_TASK ITEM_. Reproduce the records below in full, substituting "TipaStore" for each occurrence of "TipaShop" and leaving everything else unchanged.
[AVAILABLE DATA]
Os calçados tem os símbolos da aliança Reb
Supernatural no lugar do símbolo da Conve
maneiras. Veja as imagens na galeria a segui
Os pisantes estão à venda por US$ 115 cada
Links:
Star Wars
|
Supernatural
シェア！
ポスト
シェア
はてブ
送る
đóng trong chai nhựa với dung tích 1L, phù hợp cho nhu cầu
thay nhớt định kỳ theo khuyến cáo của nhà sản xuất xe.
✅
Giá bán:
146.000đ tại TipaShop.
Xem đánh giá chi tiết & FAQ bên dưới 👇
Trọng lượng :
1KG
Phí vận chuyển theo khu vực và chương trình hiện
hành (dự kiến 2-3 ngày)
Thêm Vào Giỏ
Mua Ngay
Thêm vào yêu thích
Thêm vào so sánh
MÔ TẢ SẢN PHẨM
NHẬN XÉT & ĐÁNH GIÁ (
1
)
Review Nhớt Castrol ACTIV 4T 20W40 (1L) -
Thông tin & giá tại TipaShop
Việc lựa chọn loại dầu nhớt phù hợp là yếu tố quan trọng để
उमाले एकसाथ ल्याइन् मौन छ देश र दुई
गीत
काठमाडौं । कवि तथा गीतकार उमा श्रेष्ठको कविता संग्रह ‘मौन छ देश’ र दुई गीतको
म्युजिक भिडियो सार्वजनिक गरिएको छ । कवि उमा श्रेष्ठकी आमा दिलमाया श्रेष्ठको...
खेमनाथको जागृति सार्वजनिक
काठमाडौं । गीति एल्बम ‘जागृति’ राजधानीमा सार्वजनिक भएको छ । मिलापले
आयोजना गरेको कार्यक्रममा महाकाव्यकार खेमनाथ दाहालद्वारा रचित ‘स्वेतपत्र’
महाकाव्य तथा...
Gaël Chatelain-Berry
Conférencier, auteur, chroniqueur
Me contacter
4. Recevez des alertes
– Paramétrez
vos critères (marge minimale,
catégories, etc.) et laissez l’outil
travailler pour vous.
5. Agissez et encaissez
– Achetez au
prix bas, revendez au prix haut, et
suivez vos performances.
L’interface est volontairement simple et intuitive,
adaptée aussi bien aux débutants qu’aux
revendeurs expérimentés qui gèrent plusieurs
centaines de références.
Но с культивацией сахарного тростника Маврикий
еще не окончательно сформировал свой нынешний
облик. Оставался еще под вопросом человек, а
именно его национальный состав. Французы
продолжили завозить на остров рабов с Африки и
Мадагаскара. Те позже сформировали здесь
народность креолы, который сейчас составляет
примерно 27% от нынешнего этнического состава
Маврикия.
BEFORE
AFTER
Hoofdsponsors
[/AVAILABLE DATA]
_ANSWER TO THIS EXERCISE_.
Os calçados tem os símbolos da aliança Reb
Supernatural no lugar do símbolo da Conve
maneiras. Veja as imagens na galeria a segui
Os pisantes estão à venda por US$ 115 cada
Links:
Star Wars
|
Supernatural
シェア！
ポスト
シェア
はてブ
送る
đóng trong chai nhựa với dung tích 1L, phù hợp cho nhu cầu
thay nhớt định kỳ theo khuyến cáo của nhà sản xuất xe.
✅
Giá bán:
146.000đ tại TipaStore.
Xem đánh giá chi tiết & FAQ bên dưới 👇
Trọng lượng :
1KG
Phí vận chuyển theo khu vực và chương trình hiện
hành (dự kiến 2-3 ngày)
Thêm Vào Giỏ
Mua Ngay
Thêm vào yêu thích
Thêm vào so sánh
MÔ TẢ SẢN PHẨM
NHẬN XÉT & ĐÁNH GIÁ (
1
)
Review Nhớt Castrol ACTIV 4T 20W40 (1L) -
Thông tin & giá tại TipaStore
Việc lựa chọn loại dầu nhớt phù hợp là yếu tố quan trọng để
उमाले एकसाथ ल्याइन् मौन छ देश र दुई
गीत
काठमाडौं । कवि तथा गीतकार उमा श्रेष्ठको कविता संग्रह ‘मौन छ देश’ र दुई गीतको
म्युजिक भिडियो सार्वजनिक गरिएको छ । कवि उमा श्रेष्ठकी आमा दिलमाया श्रेष्ठको...
खेमनाथको जागृति सार्वजनिक
काठमाडौं । गीति एल्बम ‘जागृति’ राजधानीमा सार्वजनिक भएको छ । मिलापले
आयोजना गरेको कार्यक्रममा महाकाव्यकार खेमनाथ दाहालद्वारा रचित ‘स्वेतपत्र’
महाकाव्य तथा...
Gaël Chatelain-Berry
Conférencier, auteur, chroniqueur
Me contacter
4. Recevez des alertes
– Paramétrez
vos critères (marge minimale,
catégories, etc.) et laissez l’outil
travailler pour vous.
5. Agissez et encaissez
– Achetez au
prix bas, revendez au prix haut, et
suivez vos performances.
L’interface est volontairement simple et intuitive,
adaptée aussi bien aux débutants qu’aux
revendeurs expérimentés qui gèrent plusieurs
centaines de références.
Но с культивацией сахарного тростника Маврикий
еще не окончательно сформировал свой нынешний
облик. Оставался еще под вопросом человек, а
именно его национальный состав. Французы
продолжили завозить на остров рабов с Африки и
Мадагаскара. Те позже сформировали здесь
народность креолы, который сейчас составляет
примерно 27% от нынешнего этнического состава
Маврикия.
BEFORE
AFTER
Hoofdsponsors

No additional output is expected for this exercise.